Epílogo
«Chan ann le cogadh a gheibhear sìth ach le gaol» rezaba la inscripción que Lachlan encontró en el cofre con el escudo de los Dawnshire. La paz no se logra con la guerra, sino con el amor... ¿Cuántas veces había escuchado esa máxima de boca de su padre? Y ahora el bueno de Ian MacLeod se iba a salir con la suya: su último plan había resultado todo un éxito.
Si una semana atrás alguien le hubiera dicho lo dispuesto que se encontraría a unir su vida a la de aquella rebelde dama inglesa, Lachlan se habría echado a reír. No obstante, ahí estaba: embelesado por ella, sin prestar atención a una sola palabra pronunciada por el padre Pherson.
Nora se veía preciosa, radiante. No era por su vestido, confeccionado con la más fina seda y recorrido por filigranas doradas a lo largo del corpiño y las mangas. Tampoco se debía al cuidado peinado que Maisie le había hecho, ni a las diminutas flores de brezo blanco que, como estrellas, salpicaban aquellas trenzas. No, era la dicha que iluminaba no solo sus ojos, sino su rostro entero, todo su ser. La luz que la acompañaba no era la de quien contrae matrimonio porque otros han decidido su destino por ella: Nora deseaba esa boda, de verdad. Lachlan también lo hacía; ya no reconocía dentro de sí a ese hombre que decía casarse por una cuestión de honor. Ese punto había quedado aclarado la noche anterior...
«¿Quieres casarte conmigo?», le había preguntado, durante la segunda vez que se entregaron a la pasión y a la locura. Ella lo había mirado con confusión, entre aquella tormenta de cuerpos enredados por el placer, y había respondido con otra pregunta: «¿Has olvidado que nos casamos mañana?». «No quiero que te cases conmigo, Nora... Quiero que quieras casarte conmigo, ¿quieres?». Ella lo había mirado entonces como nunca antes, de un modo tan extraordinario que le llegó al alma y lo cambió para siempre. «Quiero. ¿Quieres tú?». ¿Y qué había respondido él? Que sí, mil veces sí.

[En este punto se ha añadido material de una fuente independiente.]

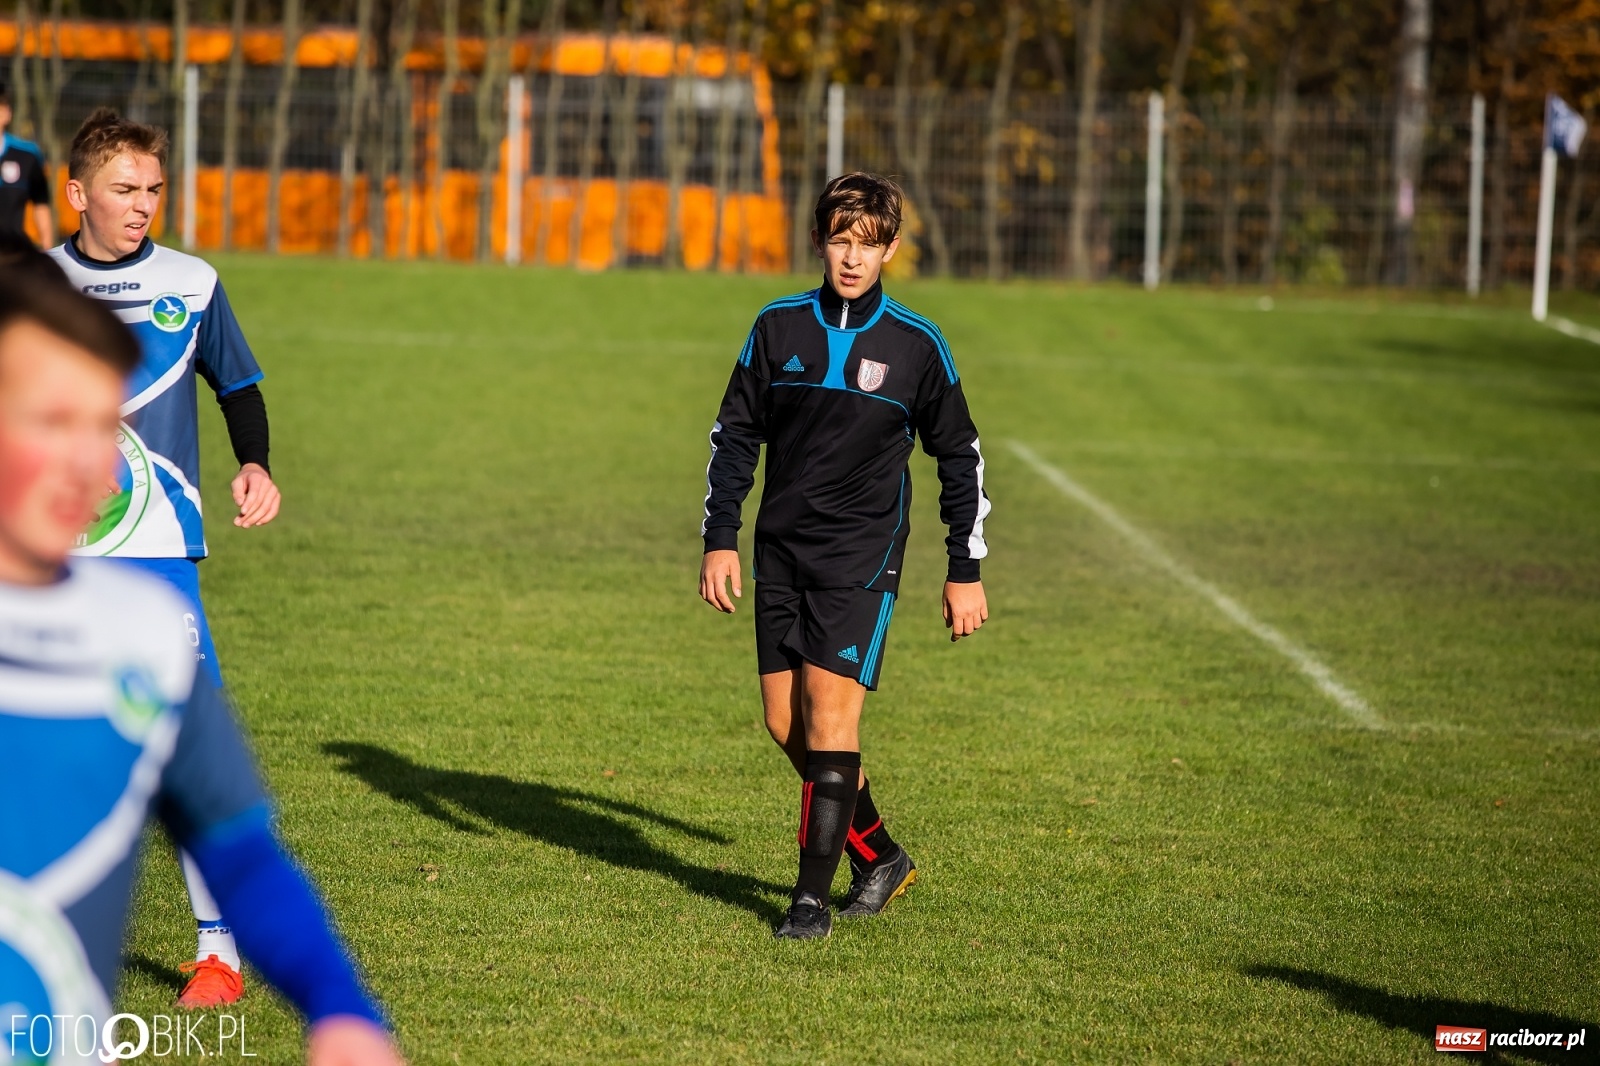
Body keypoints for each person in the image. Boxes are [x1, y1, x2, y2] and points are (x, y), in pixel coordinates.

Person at [0, 267, 404, 1066]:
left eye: (102, 427)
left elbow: (242, 854)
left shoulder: (144, 637)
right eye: (53, 422)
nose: (96, 465)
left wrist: (340, 1008)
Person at [698, 172, 991, 940]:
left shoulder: (918, 346)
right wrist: (720, 538)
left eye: (867, 244)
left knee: (831, 720)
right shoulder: (777, 327)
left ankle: (807, 903)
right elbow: (734, 438)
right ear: (820, 242)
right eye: (839, 241)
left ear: (890, 247)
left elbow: (960, 457)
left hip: (863, 555)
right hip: (780, 549)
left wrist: (966, 569)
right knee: (782, 721)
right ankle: (881, 855)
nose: (851, 258)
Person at [47, 107, 281, 1006]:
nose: (142, 206)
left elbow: (241, 384)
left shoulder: (193, 280)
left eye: (152, 189)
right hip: (49, 557)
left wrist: (256, 463)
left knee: (185, 745)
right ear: (77, 194)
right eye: (123, 189)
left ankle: (217, 955)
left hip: (159, 551)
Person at [0, 78, 55, 246]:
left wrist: (48, 255)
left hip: (12, 258)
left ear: (8, 112)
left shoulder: (27, 155)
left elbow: (41, 205)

Sus muñecas fueron unidas por medio de una tira de tela; sus pulsos, conectados, palpitaron al unísono. El tejido contenía el bordado en el que había trabajado su madre esos días: una rosa y un cardo, entrelazados sus tallos en uno solo. «¿Qué flor me representa a mí?», preguntaría Nora más tarde, con su infinita curiosidad. «Ambas», respondería él, sin albergar ninguna duda sobre el valor y la fortaleza de la increíble mujer junto a la que pasaría el resto de su vida.
¿Existirían discusiones y desencuentros entre ellos? No esperaba otra cosa, teniendo en cuenta el carácter de ambos. ¿Habría también momentos de ternura y complicidad? ¿Largas conversaciones para conocerse el uno al otro tanto como a sí mismos? ¿Una pasión devastadora y, por qué no, un amor de la misma intensidad? Por supuesto que sí, sí y sí.
Lachlan pronunció las palabras adecuadas cuando le fue indicado, algo que no precisó para besarla; llevaba toda la ceremonia a la espera de ese glorioso momento.
La besó. La besó y, al fin, la declaró su mujer, ante los hombres y ante Dios.
Su esposa, su Nora.
Una dama inglesa para un Laird escocés, ¿quién hubiera esperado que aquello acabaría bien?